E’ illuminante leggere quanto sostenuto dalla Corte dei Conti chiamata, dalla Commissione Parlamentare, in data 17 luglio 2019, ad esprimere il proprio avviso in merito ai procedimenti avviati dalle Regioni in tema di autonomia differenziata, partendo dallo stato di attuazione delle norme sul federalismo fiscale. Per la Corte tale processo si fonda sul principio di sussidiarietà, nella prospettiva che l’Ente più vicino alla popolazione sia in grado di soddisfarne meglio le esigenze. L’attribuzione di ulteriori funzioni e competenze dovrebbe pertanto essere riconosciuta alle Regioni in quanto si dimostrino in grado di esercitarle meglio rispetto all’attuale grado di efficienza operativa dello Stato. In particolare vengono sollevati quattro elementi di riflessione: – Effettiva capacità della contabilità degli enti decentrati di rappresentare in modo chiaro e trasparente gli esiti della gestione – Nel ridefinire l’assetto della finanza decentrata, restano fermi gli obiettivi di fondo che le decisioni circa l’offerta pubblica di servizi vengano assunte sul territorio, che gli amministratori locali siano responsabili nei confronti dei cittadini elettori, che siano adottati strumenti idonei a rendere evidenti gli effetti delle scelte degli amministratori al corpo elettorale. – La possibilità di aumentare il novero delle funzioni affidate al livello di governo locale deve essere svolta nella cornice di principi che presiedono allo svolgimento del processo autonomistico, ma si rileva come manchino di questo ancora le basi, non essendo stato definito costi e fabbisogni standard, senza i quali è difficile presidiare il percorso di una effettiva funzionalità del sistema. – Valutare gli effetti di tale autonomia differenziata sulla programmazione statale, che deve comunque garantire un quadro unitario ed un raccordo tra le varie realtà. In conclusione, se non tiene conto dei principi di uguaglianza, solidarietà e pari dignità sociale, l’intervento devolutivo sulla sanità rischia di uscire dai delineati irrinunciabili capisaldi costituzionali.
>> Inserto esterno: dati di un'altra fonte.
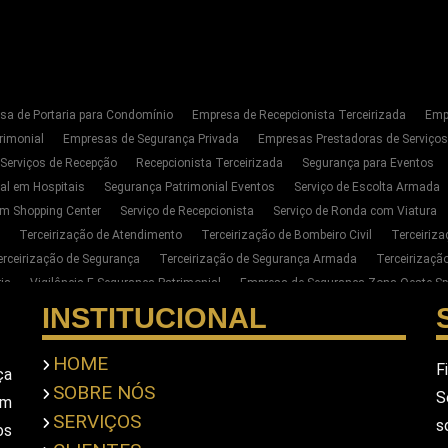
sa de Portaria para Condomínio
Empresa de Recepcionista Terceirizada
Emp
rimonial
Empresas de Segurança Privada
Empresas Prestadoras de Serviço
 Serviços de Recepção
Recepcionista Terceirizada
Segurança para Eventos
al em Hospitais
Segurança Patrimonial Eventos
Serviço de Escolta Armada
m Shopping Center
Serviço de Recepcionista
Serviço de Ronda com Viatura
Terceirização de Atendimento
Terceirização de Bombeiro Civil
Terceiriz
erceirização de Segurança
Terceirização de Segurança Armada
Terceirizaç
ia
Vigilância E Segurança Patrimonial
Empresa de Segurança Zona Oeste Sp
Segurança Privada Zona Oeste SP
Serviço de Segurança Privada Sp
Terceiri
INSTITUCIONAL
para Empresas na Zona Oeste de SP
Empresa de Portaria E Limpeza na Zona Oe
ar Seguranca Particular Armado
Contratar Seguranca Particular Pessoal
Empr
HOME
F
ça
imonial
Empresa De Seguranca Pessoal Privada
Empresa De Seguranca Priv
SOBRE NÓS
S
em
scolta Armada Pessoal
Seguranca Particular Pessoal
Seguranca Pessoal Pr
SERVIÇOS
s
a Privada Em Sao Paulo
Empresa De Seguranca Em Sao Paulo
Empresa De S
os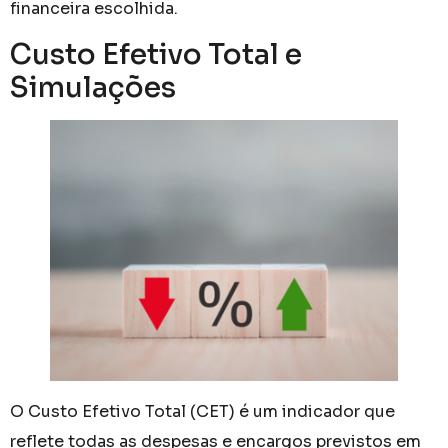
financeira escolhida.
Custo Efetivo Total e
Simulações
O Custo Efetivo Total (CET) é um indicador que
reflete todas as despesas e encargos previstos em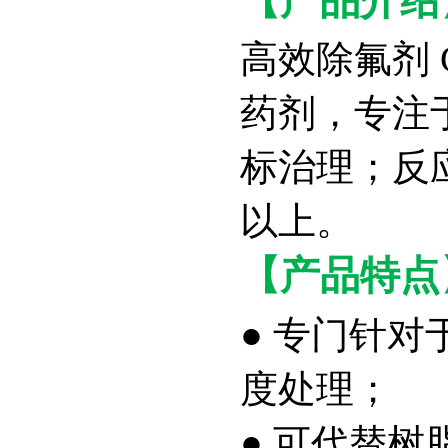
【
产品介绍
高效除氟剂 
药剂，专注
标治理；反应速
以上。
【产品特点
● 专门针对
度处理；
● 可代替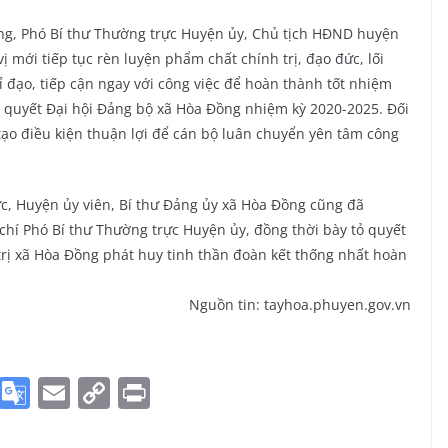
ùng, Phó Bí thư Thường trực Huyện ủy, Chủ tịch HĐND huyện
mới tiếp tục rèn luyện phẩm chất chính trị, đạo đức, lối
ỉ đạo, tiếp cận ngay với công việc để hoàn thành tốt nhiệm
ị quyết Đại hội Đảng bộ xã Hòa Đồng nhiệm kỳ 2020-2025. Đối
tạo điều kiện thuận lợi để cán bộ luân chuyển yên tâm công
c, Huyện ủy viên, Bí thư Đảng ủy xã Hòa Đồng cũng đã
 chí Phó Bí thư Thường trực Huyện ủy, đồng thời bày tỏ quyết
trị xã Hòa Đồng phát huy tinh thần đoàn kết thống nhất hoàn
Nguồn tin: tayhoa.phuyen.gov.vn
S
G
E
C
Pr
k
o
m
o
in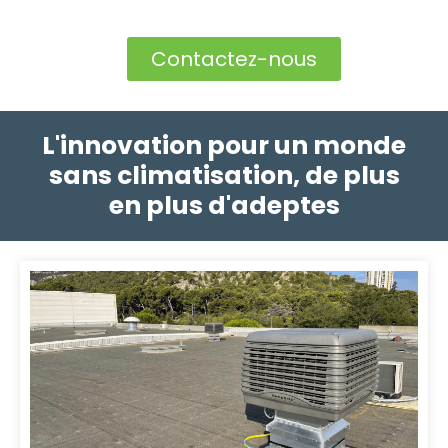
Contactez-nous
L'innovation pour un monde
sans climatisation, de plus
en plus d'adeptes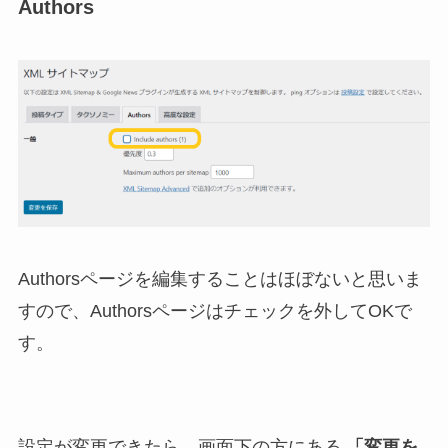
Authors
Authorsページを編集することはほぼないと思いま
すので、Authorsページはチェックを外してOKで
す。
設定が変更できたら、画面下の方にある
「変更を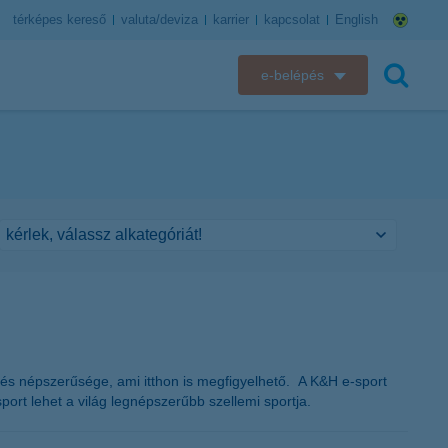
térképes kereső
valuta/deviza
karrier
kapcsolat
English
e-belépés
K&H e-bank
keresés
K&H e-posta
K&H elektronikus postaláda
K&H web Electra
K&H Biztosító ügyfélportál
K&H SZÉP Kártya
 és népszerűsége, ami itthon is megfigyelhető. A K&H e-sport
port lehet a világ legnépszerűbb szellemi sportja.
K&H e-kártyafelület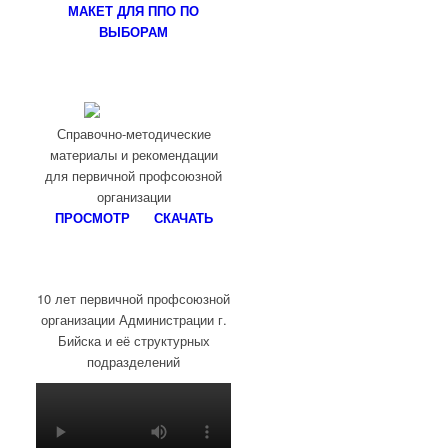
МАКЕТ ДЛЯ ППО ПО
ВЫБОРАМ
Справочно-методические
материалы и рекомендации
для первичной профсоюзной
организации
ПРОСМОТР
СКАЧАТЬ
10 лет первичной профсоюзной
организации Администрации г.
Бийска и её структурных
подразделений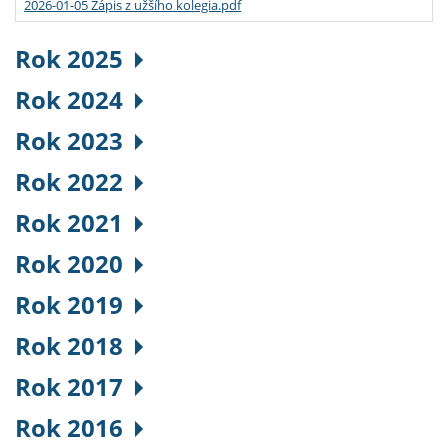
2026-01-05 Zápis z užšího kolegia.pdf
Rok 2025
Rok 2024
Rok 2023
Rok 2022
Rok 2021
Rok 2020
Rok 2019
Rok 2018
Rok 2017
Rok 2016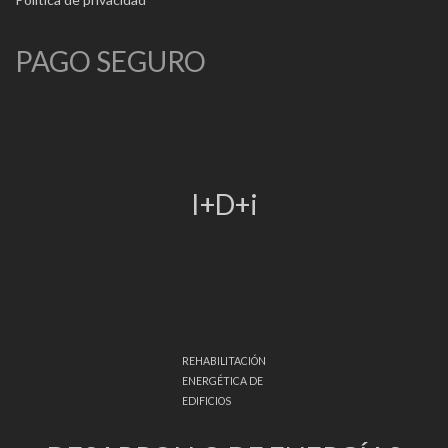
PAGO SEGURO
I+D+i
REHABILITACIÓN
ENERGÉTICA DE
EDIFICIOS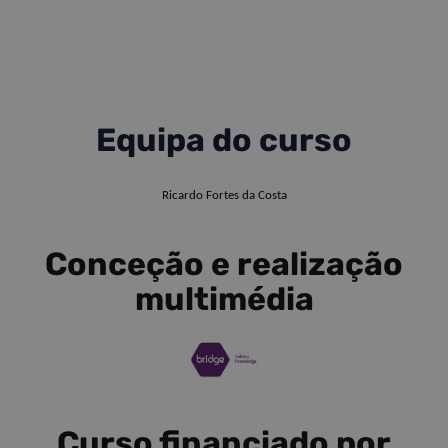
Equipa do curso
Ricardo Fortes da Costa
Conceção e realização
multimédia
Curso financiado por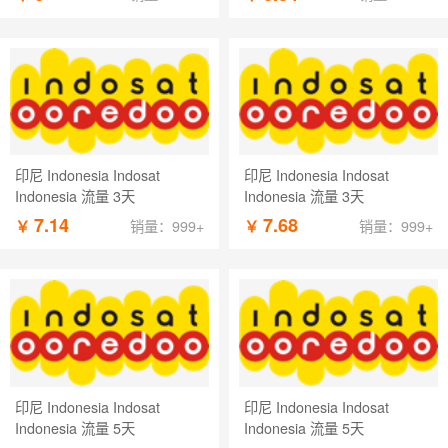
印尼 Indonesia Indosat
印尼 Indonesia Indosat
Indonesia 流量 3天
Indonesia 流量 3天
7.14
7.68
￥
￥
销量：999+
销量：999+
印尼 Indonesia Indosat
印尼 Indonesia Indosat
Indonesia 流量 5天
Indonesia 流量 5天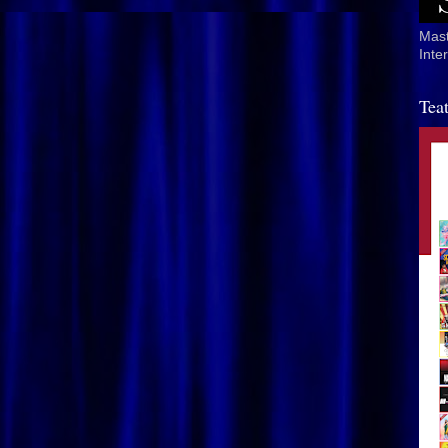
Mast
Inte
Tea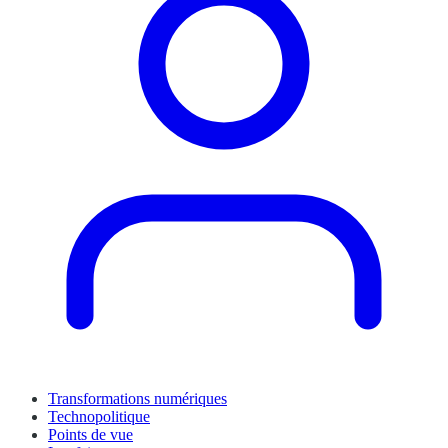
Transformations numériques
Technopolitique
Points de vue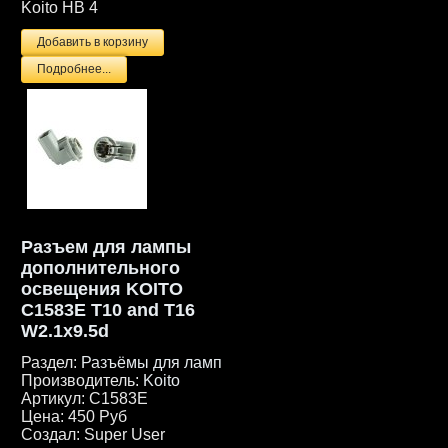
Koito HB 4
Подробнее...
Разъем для лампы
дополнительного
освещения KOITO
C1583E T10 and T16
W2.1x9.5d
Раздел:
Разъёмы для ламп
Производитель:
Koito
Артикул:
C1583E
Цена:
450 Руб
Создал:
Super User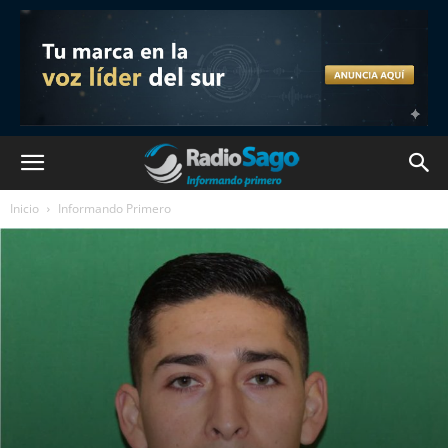
Inicio
Informando Primero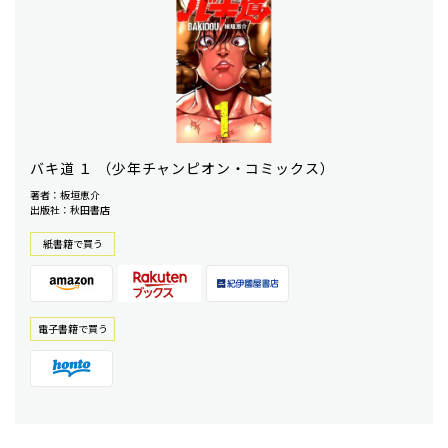
バキ道 １ （少年チャンピオン・コミックス）
著者：板垣恵介
出版社：秋田書店
紙書籍で買う
電⼦書籍で買う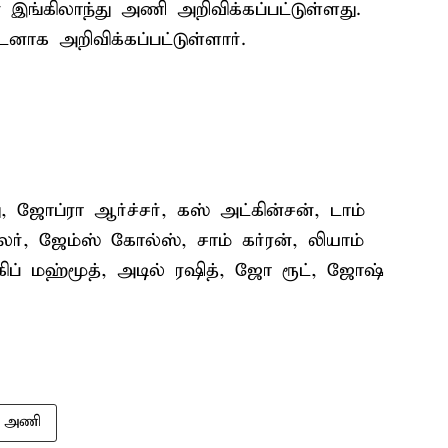
இங்கிலாந்து அணி அறிவிக்கப்பட்டுள்ளது.
டனாக அறிவிக்கப்பட்டுள்ளார்.
 ஜோப்ரா ஆர்ச்சர், கஸ் அட்கின்சன், டாம்
ர், ஜேம்ஸ் கோல்ஸ், சாம் கர்ரன், லியாம்
கிப் மஹ்மூத், அடில் ரஷித், ஜோ ரூட், ஜோஷ்
ு அணி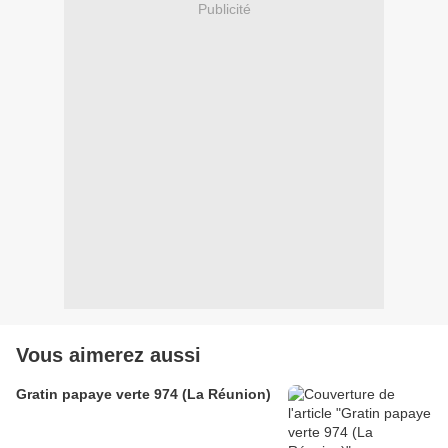
Publicité
Vous aimerez aussi
Gratin papaye verte 974 (La Réunion)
Ora si rilanci la sanità territoriale

Queste valutazioni dimostrano come sia spinosa la regolamentazione dei rapporti tra i diversi livelli istituzionali, tenendo conto che la riforma di cui alla legge 3/2001, si inserisce in un contesto costituzionale complessivo che non configura una Repubblica federale, ma si riferisce ad un contesto di repubblica parlamentare, che fa dell’unitarietà il proprio principio guida. Il problema dei rapporti Stato-Regioni potrebbe essere affrontato per altra via: una nuova riforma costituzionale che sia in grado di affrontare in maniera organica, non parziale come fatto dalla legge 3/2001, il Titolo V, riportando la gerarchia delle fonti al suo naturale alveo, restituendo allo Stato la competenza legislativa più ampia, ma, per un conseguente bilanciamento dei rapporti, prevedere la sostituzione dell’attuale Senato, che giustamente oggi viene considerato una duplicazione, per funzioni ed attività, della Camera dei Deputati, con un Senato delle Regioni, dove vengano portate la rappresentanza e le istanze delle autonomie regionali. Contemporaneamente dovrebbe essere cancellata la Riforma Delrio in materia di Provincie e Città metropolitane, un inutile ibrido peraltro ingovernabile, restituendo ai Comuni competenze e significato anche in ambito sanitario. Ad esempio, se si ritiene, e così deve essere, che la sfida del futuro del servizio sanitario si vinca con una nuova sanità di territorio, nella quale non vi siamo più suddivisioni con l’area socio-assistenziale, in questo specifico ambito il ruolo comunale deve essere valorizzato, in un raccordo molto stretto con l’ambito regionale.